Kessler, who joined TippingPoint in late January, drew a parallel with his experience at Palm, during which he led the smartphone company to its IPO in 2000. "How different could a Palm Pilot be from a high-end intrusion prevention system? Very different, but one of the lessons that I learnt at Palm is if you build a platform and you enable an ecosystem it can be very powerful."

"We signed up 25,000 application developers to write applications for Palm; we just signed our thousandth researcher as part of our Zero Day Initiative," added Kessler. "There's a lot more we can do to enable more researchers [that in turn] enable more partners to deliver more powerful solutions around an ecosystem that TippingPoint delivers, and I think that would be a big part of what you'd hear us talk about and execute moving forward.

Kessler, who carries not a Palm device but a Blackberry Bold these days, acknowledged that the company had to "continue to have wonderful products" but having just that was no longer enough.

"You might even hear us talking more about the services that we enable, and less about IPS. IPS is a tool, but it's really the value that we bring to our customers that matters most," he explained. "We'll sound less like a product and more like a platform.
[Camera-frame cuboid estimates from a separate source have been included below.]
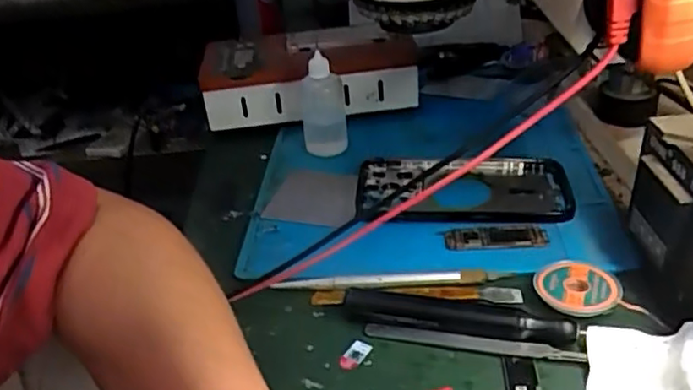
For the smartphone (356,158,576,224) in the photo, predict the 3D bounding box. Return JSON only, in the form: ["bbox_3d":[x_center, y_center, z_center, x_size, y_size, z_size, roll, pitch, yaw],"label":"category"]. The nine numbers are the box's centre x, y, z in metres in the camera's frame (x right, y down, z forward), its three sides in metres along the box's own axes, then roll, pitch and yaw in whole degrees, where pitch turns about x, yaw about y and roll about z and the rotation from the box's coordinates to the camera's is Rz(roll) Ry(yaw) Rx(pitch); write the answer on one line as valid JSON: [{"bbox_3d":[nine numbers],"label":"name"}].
[{"bbox_3d":[0.082,-0.006,0.458,0.149,0.015,0.082,-1,32,10],"label":"smartphone"}]

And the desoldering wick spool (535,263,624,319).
[{"bbox_3d":[0.129,0.052,0.356,0.044,0.009,0.041,-5,32,3],"label":"desoldering wick spool"}]

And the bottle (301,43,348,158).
[{"bbox_3d":[-0.020,-0.074,0.511,0.035,0.080,0.030,-7,32,1],"label":"bottle"}]

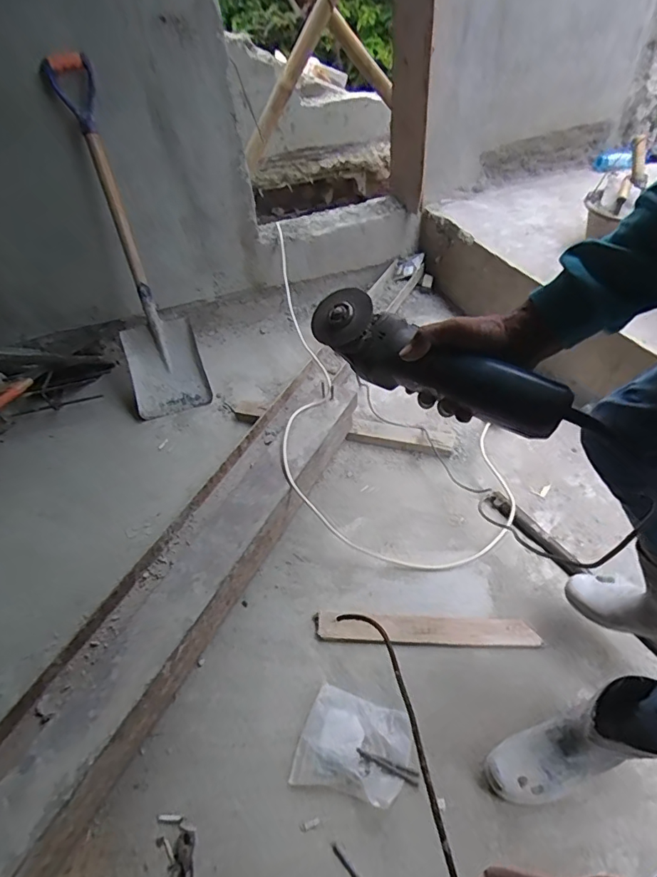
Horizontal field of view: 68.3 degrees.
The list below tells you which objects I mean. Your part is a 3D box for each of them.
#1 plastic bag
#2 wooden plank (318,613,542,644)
[{"bbox_3d":[0.048,0.567,0.898,0.195,0.023,0.159,10,48,15],"label":"plastic bag"},{"bbox_3d":[0.203,0.405,1.039,0.458,0.020,0.057,-1,46,5],"label":"wooden plank"}]

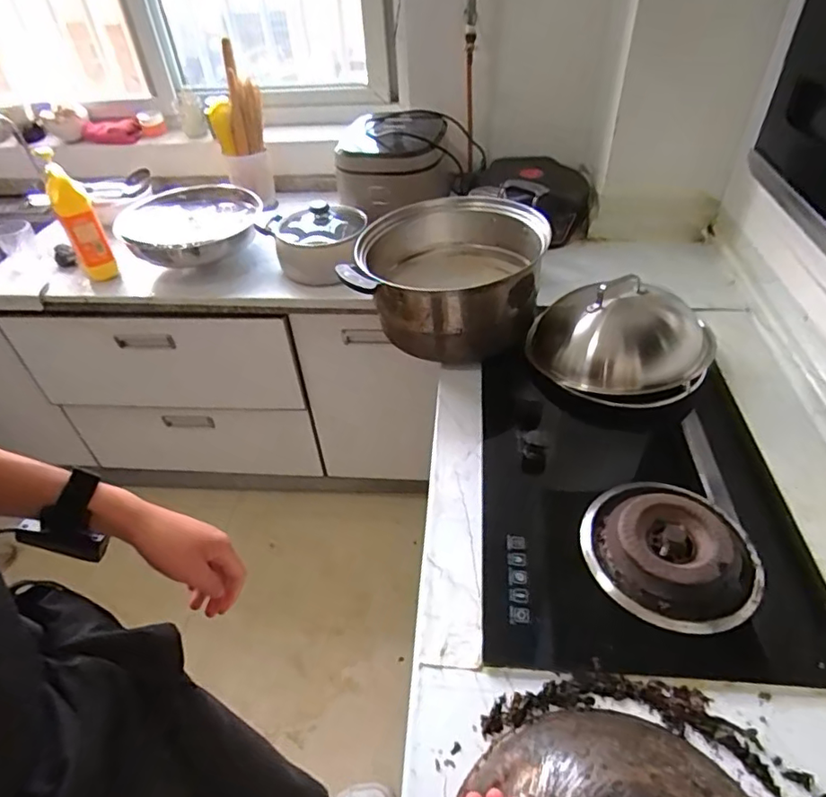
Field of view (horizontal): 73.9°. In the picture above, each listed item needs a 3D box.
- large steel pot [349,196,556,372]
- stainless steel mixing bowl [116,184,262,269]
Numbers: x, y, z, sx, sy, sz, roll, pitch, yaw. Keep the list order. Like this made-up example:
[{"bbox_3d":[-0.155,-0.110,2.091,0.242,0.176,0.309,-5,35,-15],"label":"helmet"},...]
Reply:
[{"bbox_3d":[0.069,-0.231,1.055,0.328,0.186,0.346,-2,43,2],"label":"large steel pot"},{"bbox_3d":[-0.556,-0.440,1.364,0.323,0.072,0.369,-23,47,-19],"label":"stainless steel mixing bowl"}]

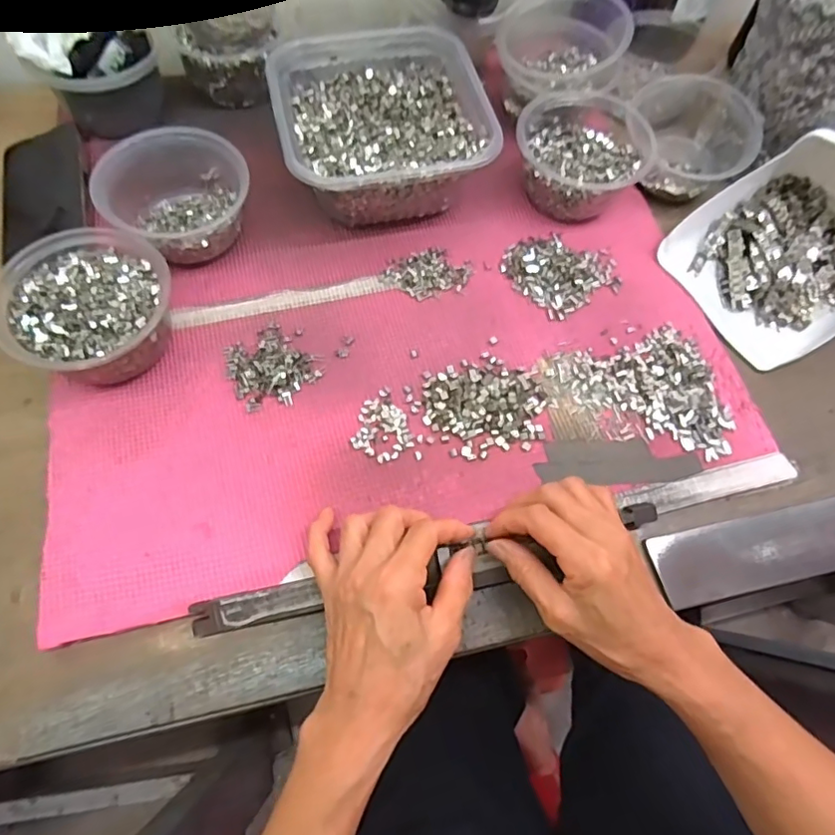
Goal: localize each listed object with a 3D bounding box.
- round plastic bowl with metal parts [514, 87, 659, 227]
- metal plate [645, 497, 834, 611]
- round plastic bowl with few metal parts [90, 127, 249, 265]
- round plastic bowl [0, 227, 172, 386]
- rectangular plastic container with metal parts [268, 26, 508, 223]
[{"bbox_3d":[0.145,-0.234,0.501,0.113,0.061,0.115,1,67,-3],"label":"round plastic bowl with metal parts"},{"bbox_3d":[0.288,0.086,0.401,0.240,0.008,0.049,-11,68,-7],"label":"metal plate"},{"bbox_3d":[-0.191,-0.175,0.452,0.111,0.070,0.091,-42,75,-18],"label":"round plastic bowl with few metal parts"},{"bbox_3d":[-0.236,-0.079,0.412,0.111,0.059,0.109,1,67,-3],"label":"round plastic bowl"},{"bbox_3d":[-0.034,-0.257,0.494,0.169,0.076,0.174,-11,68,-8],"label":"rectangular plastic container with metal parts"}]

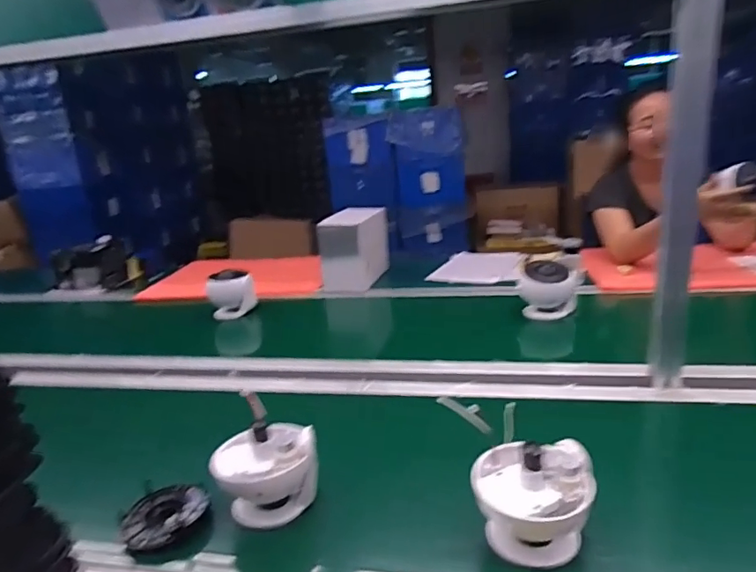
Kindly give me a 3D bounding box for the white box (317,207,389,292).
[{"bbox_3d":[-0.065,-0.114,1.511,0.137,0.198,0.211,2,19,20],"label":"white box"}]

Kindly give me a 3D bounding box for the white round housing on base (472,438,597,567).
[{"bbox_3d":[0.165,0.230,0.556,0.117,0.122,0.092,3,19,24],"label":"white round housing on base"}]

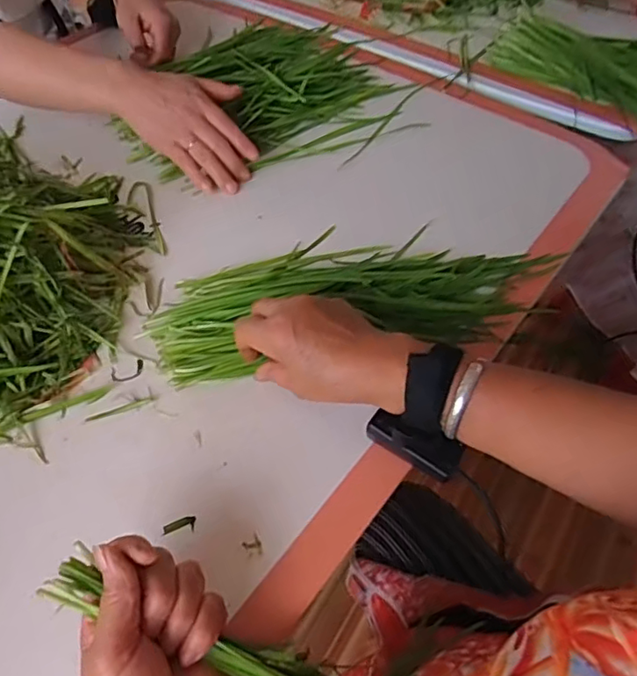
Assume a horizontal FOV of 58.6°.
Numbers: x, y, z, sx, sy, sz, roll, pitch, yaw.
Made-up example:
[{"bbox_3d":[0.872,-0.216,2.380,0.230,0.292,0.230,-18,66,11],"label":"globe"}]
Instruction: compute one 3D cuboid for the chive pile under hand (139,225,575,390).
[{"bbox_3d":[0.036,-0.053,0.523,0.366,0.047,0.140,-8,52,-9],"label":"chive pile under hand"}]

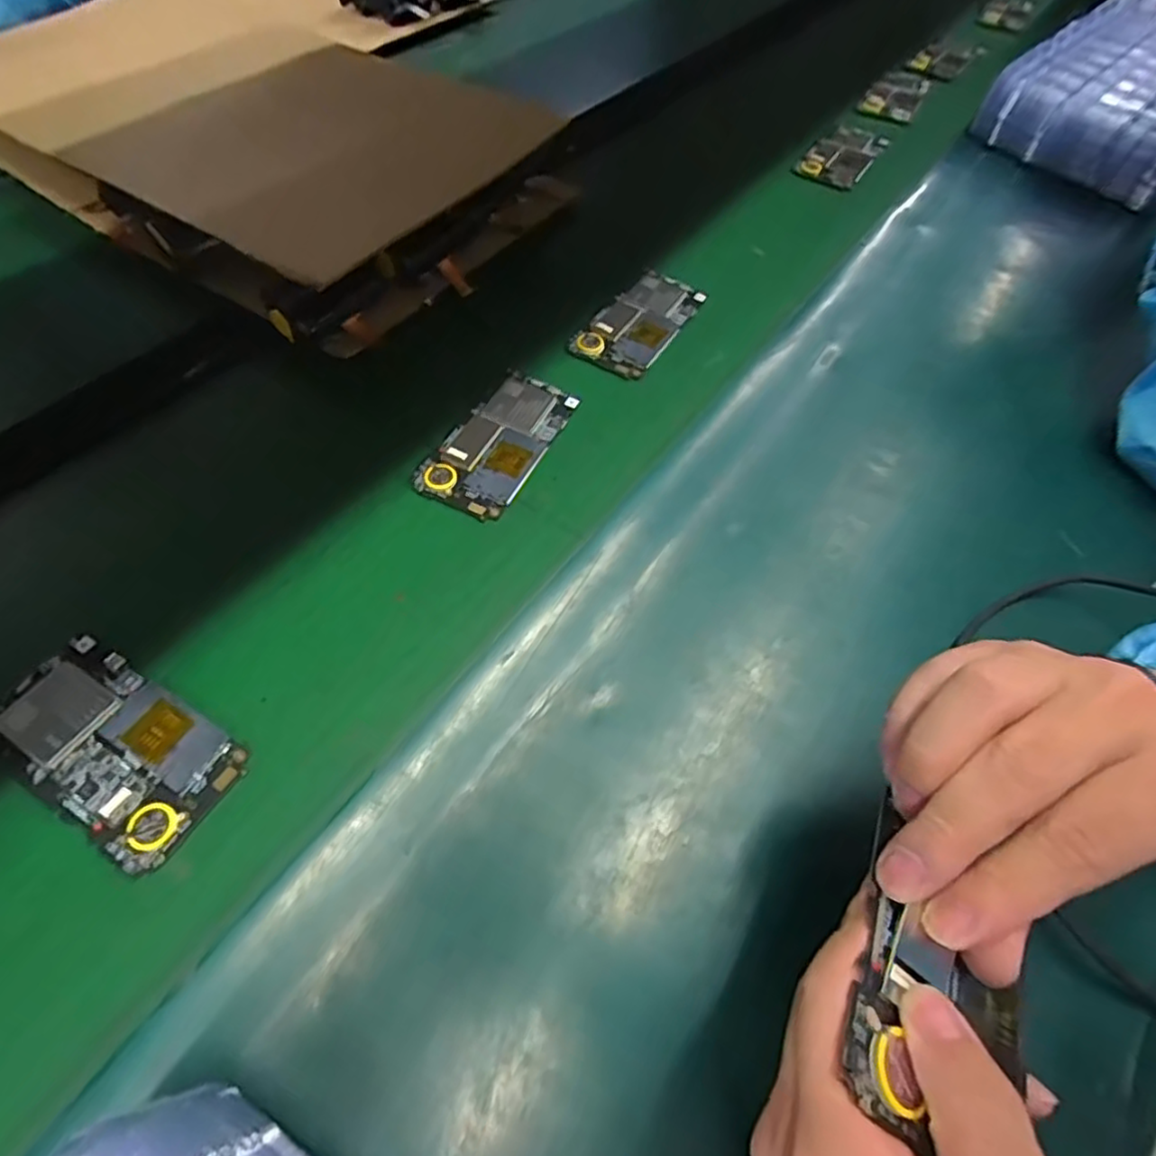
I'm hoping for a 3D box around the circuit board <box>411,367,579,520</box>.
[{"bbox_3d":[-0.051,-0.093,0.440,0.063,0.008,0.123,26,65,14],"label":"circuit board"}]

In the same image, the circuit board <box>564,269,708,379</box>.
[{"bbox_3d":[0.049,-0.206,0.515,0.063,0.008,0.122,29,66,15],"label":"circuit board"}]

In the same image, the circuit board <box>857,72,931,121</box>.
[{"bbox_3d":[0.383,-0.578,0.778,0.058,0.015,0.138,30,66,15],"label":"circuit board"}]

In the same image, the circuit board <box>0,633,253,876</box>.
[{"bbox_3d":[-0.228,0.080,0.316,0.125,0.008,0.065,29,66,15],"label":"circuit board"}]

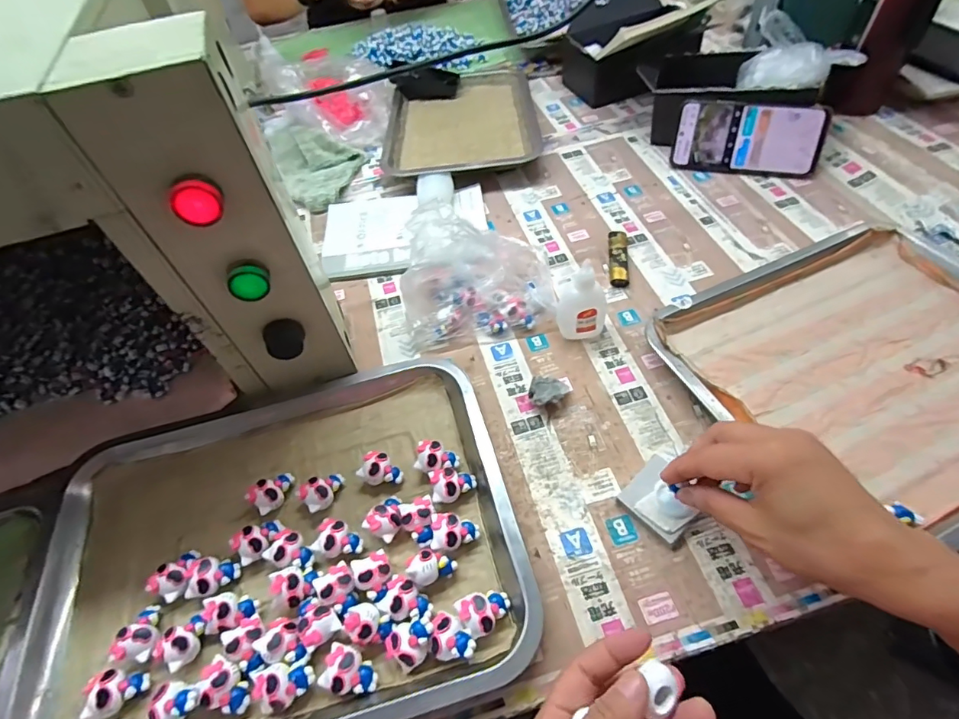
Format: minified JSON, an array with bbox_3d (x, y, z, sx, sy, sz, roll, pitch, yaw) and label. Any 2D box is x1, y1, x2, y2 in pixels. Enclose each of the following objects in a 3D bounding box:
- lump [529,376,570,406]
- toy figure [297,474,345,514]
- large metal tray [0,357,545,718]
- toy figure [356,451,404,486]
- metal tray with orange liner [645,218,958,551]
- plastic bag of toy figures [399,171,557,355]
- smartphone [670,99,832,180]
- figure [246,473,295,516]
[{"bbox_3d":[0.061,0.030,0.432,0.033,0.020,0.028,5,55,9],"label":"lump"},{"bbox_3d":[-0.124,0.106,0.390,0.033,0.021,0.023,-30,57,-16],"label":"toy figure"},{"bbox_3d":[-0.155,0.137,0.370,0.352,0.025,0.269,-16,54,-6],"label":"large metal tray"},{"bbox_3d":[-0.081,0.091,0.398,0.036,0.020,0.025,24,60,21],"label":"toy figure"},{"bbox_3d":[0.348,0.001,0.423,0.309,0.032,0.263,-22,55,-11],"label":"metal tray with orange liner"},{"bbox_3d":[-0.001,-0.091,0.469,0.145,0.119,0.119,3,54,8],"label":"plastic bag of toy figures"},{"bbox_3d":[0.327,-0.271,0.598,0.163,0.079,0.012,12,28,16],"label":"smartphone"},{"bbox_3d":[-0.165,0.108,0.394,0.034,0.022,0.025,-30,57,-15],"label":"figure"}]

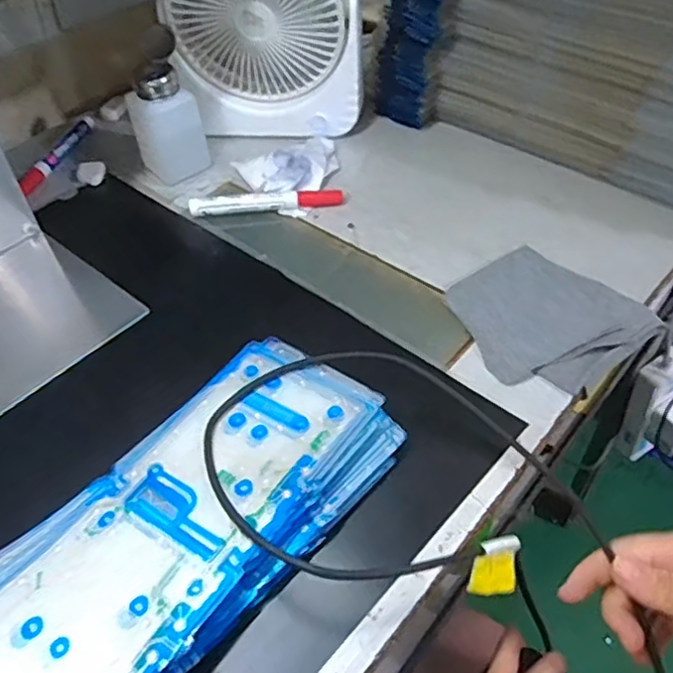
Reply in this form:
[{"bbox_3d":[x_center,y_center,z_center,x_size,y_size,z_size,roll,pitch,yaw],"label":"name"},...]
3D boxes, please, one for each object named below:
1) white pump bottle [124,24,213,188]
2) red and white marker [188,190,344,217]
[{"bbox_3d":[-0.163,-0.212,0.600,0.059,0.118,0.057,-25,51,-18],"label":"white pump bottle"},{"bbox_3d":[-0.063,-0.121,0.580,0.138,0.017,0.020,-7,47,-3],"label":"red and white marker"}]

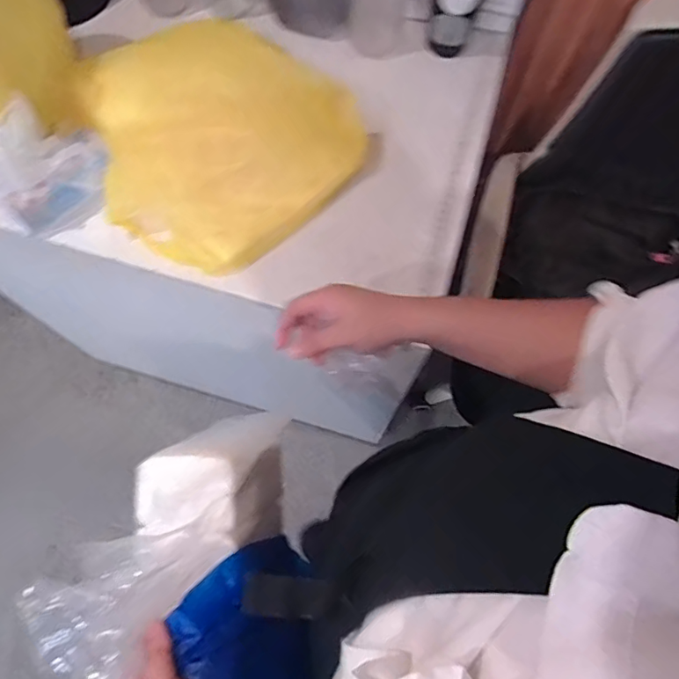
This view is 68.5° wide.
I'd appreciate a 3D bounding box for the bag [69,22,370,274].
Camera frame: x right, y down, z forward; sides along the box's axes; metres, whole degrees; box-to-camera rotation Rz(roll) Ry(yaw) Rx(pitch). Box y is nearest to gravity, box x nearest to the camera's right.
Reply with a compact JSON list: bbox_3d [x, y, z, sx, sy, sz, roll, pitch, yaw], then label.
[{"bbox_3d":[-0.163,-0.245,0.596,0.307,0.095,0.267,36,73,12],"label":"bag"}]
We'll talk probably less about feats and speeds and more about the different partners and the ecosystem we build around our solution."

More emphasis on Asia
The company also has ambitious plans for the Asia-Pacific region, said Kessler. On top of doubling its headcount in the region from the current 30, as well as set up local offices in countries such as Malaysia.

Much of the activities will be centered in Southeast Asia, a high-growth area for TippingPoint. In the last year or so, the company has set up offices in Indonesia, the Philippines and Thailand.

On the whole, Kessler noted he was pleased with the progress the company has made since he took over at the helm. "[U.S.] President [Barack] Obama had his first 100 days a little before I did. I didn't run a deficit; I made money--he didn't," he joked.